Best practice is individual burial whenever possible," Oran Finegan, Director of Forensic Action International and former head of forensic operations for the International Committee of the Red Cross, told Bellingcat. Long trenches, he explained, are often used simply because they allow workers to create many adjacent individual graves more efficiently during mass casualty events. Bellingcat investigation of the burial site

Even with those safeguards, the process has become a race against time.

Forensic teams continue photographing bodies, collecting fingerprints whenever possible and documenting clothing, jewelry, and distinguishing features before burials take place. Officials hope that if DNA samples or missing persons reports emerge months or even years later, families will still be able to recover and identify loved ones. Much of that work now depends not only on government agencies but also on ordinary Venezuelans.

Reuters reported that volunteers have become gravediggers, cemetery workers and recovery crews, often laboring from sunrise until nightfall without pay. Some dig graves. Others transport coffins or help families navigate paperwork. Community members have also organized food and water distribution for exhausted workers who spend their days under intense heat among the burial sites.The cemetery itself has become a symbol of both grief and resilience.

Each new cross represents a family waiting for answers. Each numbered grave reflects the hope that a name can someday replace a code.

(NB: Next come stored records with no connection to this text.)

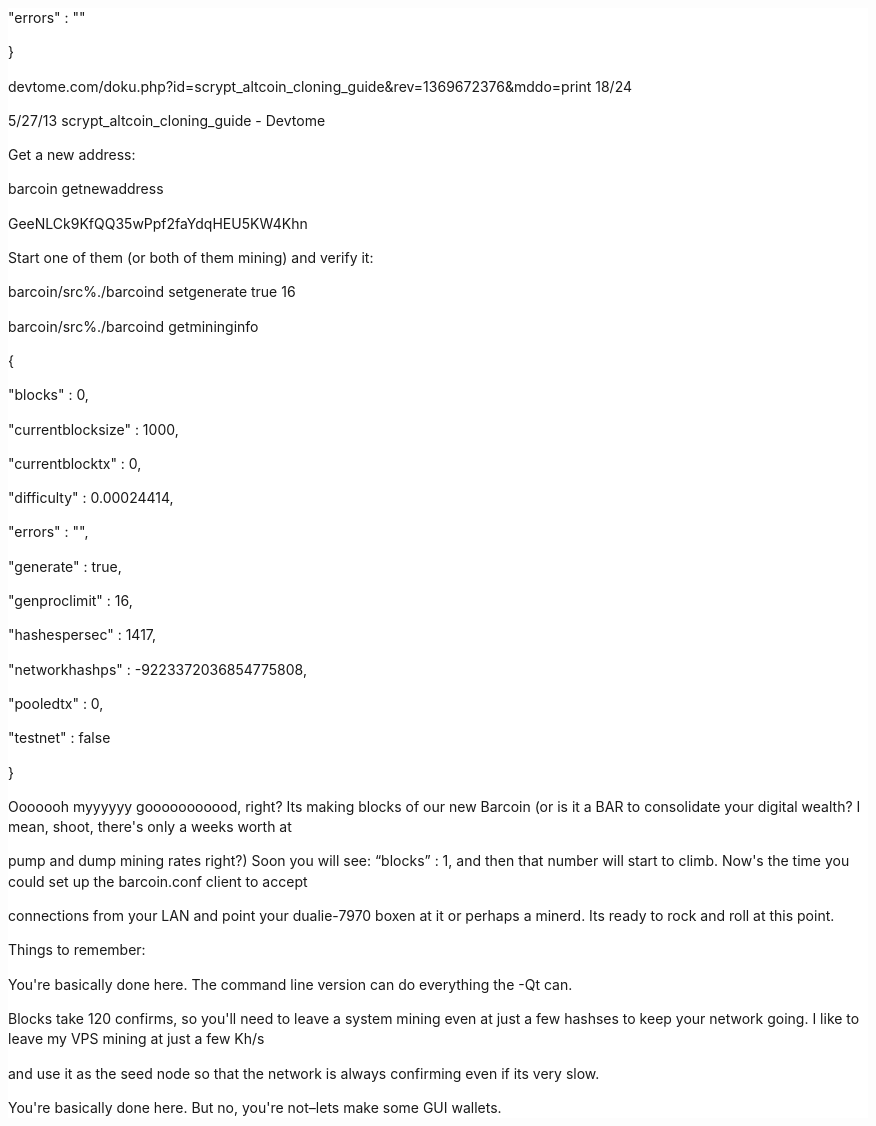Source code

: "errors" : ""

}

devtome.com/doku.php?id=scrypt_altcoin_cloning_guide&rev=1369672376&mddo=print 18/24

5/27/13 scrypt_altcoin_cloning_guide - Devtome

Get a new address:

barcoin getnewaddress

GeeNLCk9KfQQ35wPpf2faYdqHEU5KW4Khn

Start one of them (or both of them mining) and verify it:

barcoin/src%./barcoind setgenerate true 16

barcoin/src%./barcoind getmininginfo

{

"blocks" : 0,

"currentblocksize" : 1000,

"currentblocktx" : 0,

"difficulty" : 0.00024414,

"errors" : "",

"generate" : true,

"genproclimit" : 16,

"hashespersec" : 1417,

"networkhashps" : -9223372036854775808,

"pooledtx" : 0,

"testnet" : false

}

Ooooooh myyyyyy gooooooooood, right? Its making blocks of our new Barcoin (or is it a BAR to consolidate your digital wealth? I mean, shoot, there's only a weeks worth at

pump and dump mining rates right?) Soon you will see: “blocks” : 1, and then that number will start to climb. Now's the time you could set up the barcoin.conf client to accept

connections from your LAN and point your dualie-7970 boxen at it or perhaps a minerd. Its ready to rock and roll at this point.

Things to remember:

You're basically done here. The command line version can do everything the -Qt can.

Blocks take 120 confirms, so you'll need to leave a system mining even at just a few hashses to keep your network going. I like to leave my VPS mining at just a few Kh/s

and use it as the seed node so that the network is always confirming even if its very slow.

You're basically done here. But no, you're not–lets make some GUI wallets.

Humanitarian organizations warn that identifying victims after disasters becomes dramatically more difficult if proper forensic procedures are not followed during the first days after death. That is why preserving records, even during emergency burials, remains one of the most important parts of any large-scale disaster response.As Venezuela continues searching through the rubble for survivors and victims alike, La Esperanza Cemetery is growing almost every day.

It has become one of the most visible reminders that long after television cameras leave and rescue operations end, another painful task continues: making sure every victim, whenever possible, is remembered not as a number in a trench, but as a person with a name, a family and a place in history.